Besarnya pembayaran hasil investasi asing terjadi karena modal asing yang ada di Indonesia memang cukup besar. Sebagai gambaran, kapitalisasi asing pada perusahaan-perusahaan yang tercatat di Bursa Efek Indonesia (BEI) saja mencapai sekitar Rp 3.000 triliun per Juli 2020.
Itu pun sudah turun dibandingkan tahun 2019 akibat jatuhnya nilai saham menyusul pandemi Covid-19. Belum lagi kepemilikan asing pada perusahaan-perusahaan yang masih tertutup atau tidak tercatat di bursa saham.
Adapun kepemilikan asing pada SBN mencapai Rp 939 triliun per Agustus 2020 atau 28 persen dari total SBN sebesar Rp 3.296 triliun. Ini juga sudah jauh menurun menyusul terjadinya capital outflow besar-besaran dari pasar keuangan Indonesia akibat pandemi Covid-19.
Pembayaran kepada asing juga berasal dari pinjaman luar negeri yang per Desember 2019 outstanding-nya mencapai Rp 755 triliun.
Investasi asing memang ibarat pedang bermata dua bagi perekonomian Indonesia. Di satu sisi, perannya sangat dibutuhkan sebagai pembiayaan bagi pertumbuhan ekonomi mengingat modal dari dalam negeri sangat terbatas.

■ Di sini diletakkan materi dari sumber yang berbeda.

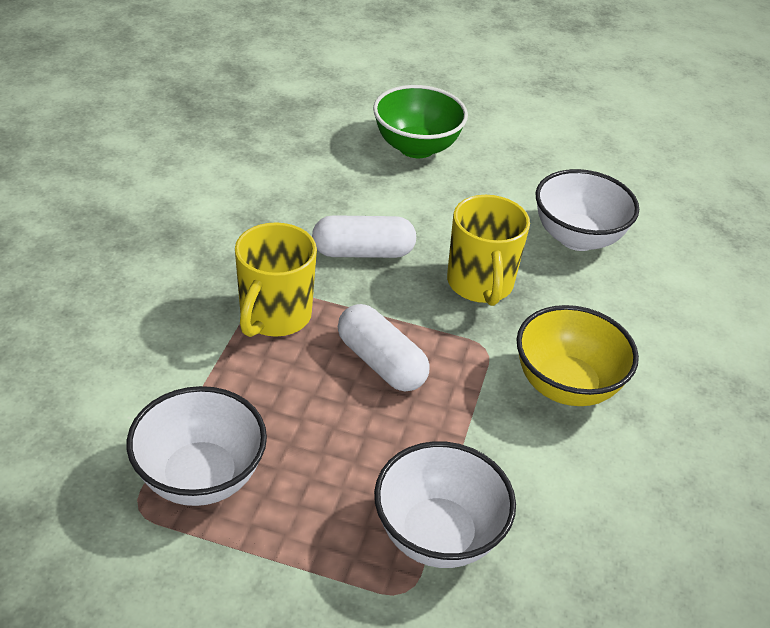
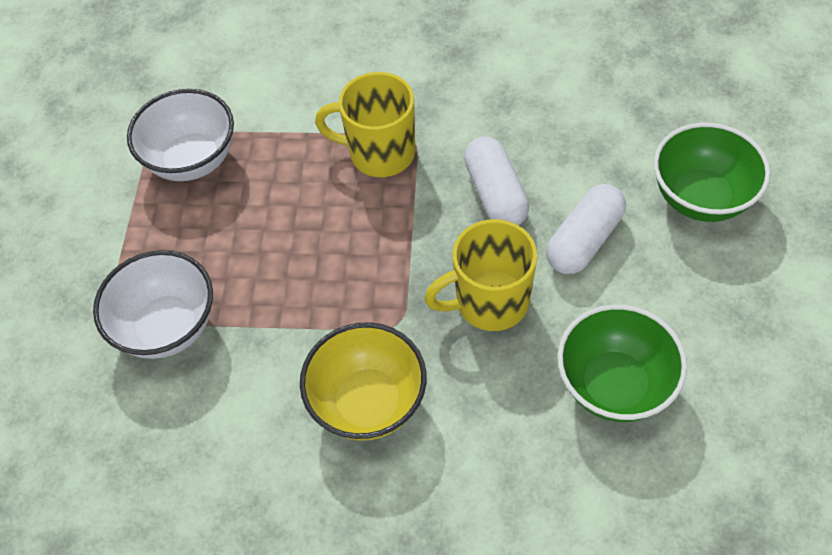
camera: 85 degrees right, 15 degrees up
(381, 362) = (349, 244): white capsule -> white capsule (584, 240)
(577, 238) = (614, 385): white bowl -> green bowl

Namun, di sisi lain, ini menjadi batu sandungan bagi stabilisasi nilai tukar dan fundamental perekonomian nasional karena besarnya dollar AS yang harus keluar dari Indonesia setiap tahun sebagai kompensasi investasi asing.
Pembayaran hasil investasi untuk asing ini tentu saja berdampak negatif terhadap nilai tukar rupiah. Tingginya permintaan dollar AS akan memperlemah kurs rupiah. Agar rupiah tetap stabil, harus terus ada pasokan dollar AS yang masuk ke Indonesia.
Dengan cara apa? Tidak ada jalan lain kecuali mengundang investor asing masuk, baik melalui investasi langsung maupun investasi portofolio. Di sinilah terjadi lingkaran setan, defisit dollar AS harus ditutup dengan mengundang investor asing yang sebenarnya justru akan makin memperbesar defisit.
Karena transaksi berjalan selalu defisit, pemerintah dan otoritas moneter akan berupaya sekuat tenaga membuat transaksi modal dan transaksi finansial surplus agar NPI menjadi positif.
Namun, untuk mengupayakan hal itu, ongkosnya juga tidak murah dan akan menyandera perekonomian Indonesia. Agar investor asing tetap mau membiayai kebutuhan Indonesia atas dollar AS, pemerintah dan otoritas moneter harus menawarkan imbal hasil yang menarik dengan cara mempertahankan suku bunga yang relatif tinggi.
Padahal, di sisi lain, suku bunga tinggi sangat mencekik sektor riil di dalam negeri. Akibat bunga kredit yang tinggi, kinerja sektor riil untuk membiayai pertumbuhan ekonomi tak pernah optimal. Indonesia pun menghadapi simalakama neraca pembayaran.
Agar lepas dari lingkaran setan dan simalakama, ketergantungan pada asing untuk membiayai pertumbuhan ekonomi perlu dikurangi. Pembiayaan investasi dari dalam negeri perlu dioptimalkan, seperti memanfaatkan dana-dana jangka panjang, semacam dana pensiun dan asuransi, meningkatkan inklusi keuangan dan teknologi finansial, memberdayakan UMKM, serta melakukan sekuritisasi aset-aset pemerintah yang menguntungkan.
Meskipun berat, mengurangi ketergantungan pada asing perlu menjadi agenda prioritas pemerintah dalam melakukan transformasi dan menyetel ulang perekonomian sebagai upaya membajak momentum krisis.